We went to the hospital the evening of March 28th to be induced. I won’t give you all the details, but you could do the quick math when I tell you that it wasn’t until Friday March 30th, when Sophia Eleanor Kovall finally decided to enter the world.
So, what does it mean to be five?
When I asked Sophia she says “It means I am going to be bigger” quickly followed by “It means I am going to be six.”

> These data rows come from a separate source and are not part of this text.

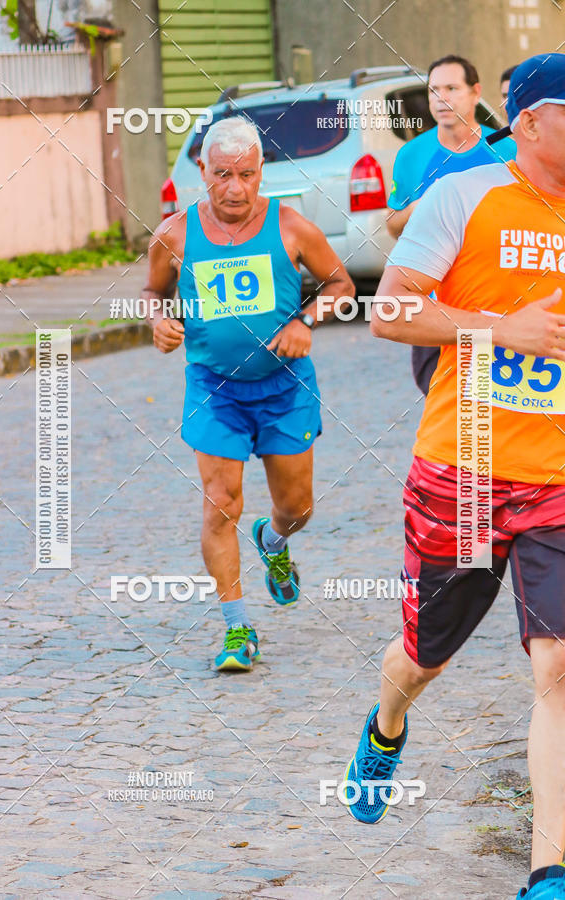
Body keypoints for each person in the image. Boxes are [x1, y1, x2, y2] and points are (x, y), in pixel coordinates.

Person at [345, 53, 565, 900]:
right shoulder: (463, 195)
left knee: (557, 667)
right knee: (423, 656)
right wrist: (500, 329)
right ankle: (387, 721)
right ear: (532, 121)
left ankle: (547, 868)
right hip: (464, 471)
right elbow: (390, 311)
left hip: (556, 478)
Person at [143, 117, 354, 672]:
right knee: (220, 503)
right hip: (214, 388)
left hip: (285, 386)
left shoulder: (291, 227)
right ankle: (237, 627)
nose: (234, 189)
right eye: (221, 175)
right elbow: (152, 290)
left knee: (297, 506)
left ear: (263, 172)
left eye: (246, 174)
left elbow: (342, 285)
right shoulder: (174, 234)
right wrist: (158, 319)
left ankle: (274, 540)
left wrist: (307, 320)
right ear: (201, 172)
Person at [386, 55, 517, 395]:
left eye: (451, 88)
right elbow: (393, 224)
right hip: (434, 306)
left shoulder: (508, 147)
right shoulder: (411, 154)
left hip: (497, 302)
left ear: (475, 92)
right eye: (434, 90)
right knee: (445, 401)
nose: (441, 98)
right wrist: (422, 207)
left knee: (495, 407)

Five year olds are literalists; they will tell it as it is. You want an honest answer, just ask. The other day, I came home with straight hair. She bluntly tells me, “You look like mommy in the face and the body but not your hair. I like it curly better.” When I am wearing make-up she says, “Mommy, you look beautiful. You still look pretty without make-up but you look better with make-up.” (Thanks, Sophia). Sophia has also become the master of the “why”; why there is an American flag hanging on one building and not another? Why there are cracks on only one side of the sidewalk? Why is there water on the street going into a sewer? And the more pointed questions. The other day, while walking past a homeless man, she said “Mommy, does that man not have a home? Why?”
So what does five mean for a 39 year old mother?
It means that she is the age of one of my hands.
It means she still has that adorable baby-like voice which I never want to change yet understands the meaning of big words like “distracting” and “remember” and “responsibility” (although she says “extracting” and “benember” and “esponsibility” and I don’t have the heart to correct her).
It means when I look at her, especially her face, I immediately remember what she looked like when I first took her back from the hospital yet I could just as easily imagine what she will look like five years from now.
It means that she is my helper; she wants to help me take the dishes out of the washer, fold the laundry, make eggs yet she needs me to make her breakfast, get her water, seltzer, then at times help with her socks and shoes all at once.
It means that at times she is my biggest protector; she will tell me to be careful with scissors, not to pick at my nails because I could hurt myself, and to be careful when crossing a street. Then at other times, it means that I need to remind her there are no monsters in her room, under her bed, and there is no reason to be scared of the dark.
It means that at times she wants to do it all by herself and then at others wants me there every step of the way.
It means at times I think I am speaking to my best friend and "equal" in age then at others, remember that I am speaking to a young child.
It means it has been half a decade since my life changed forever, for the better.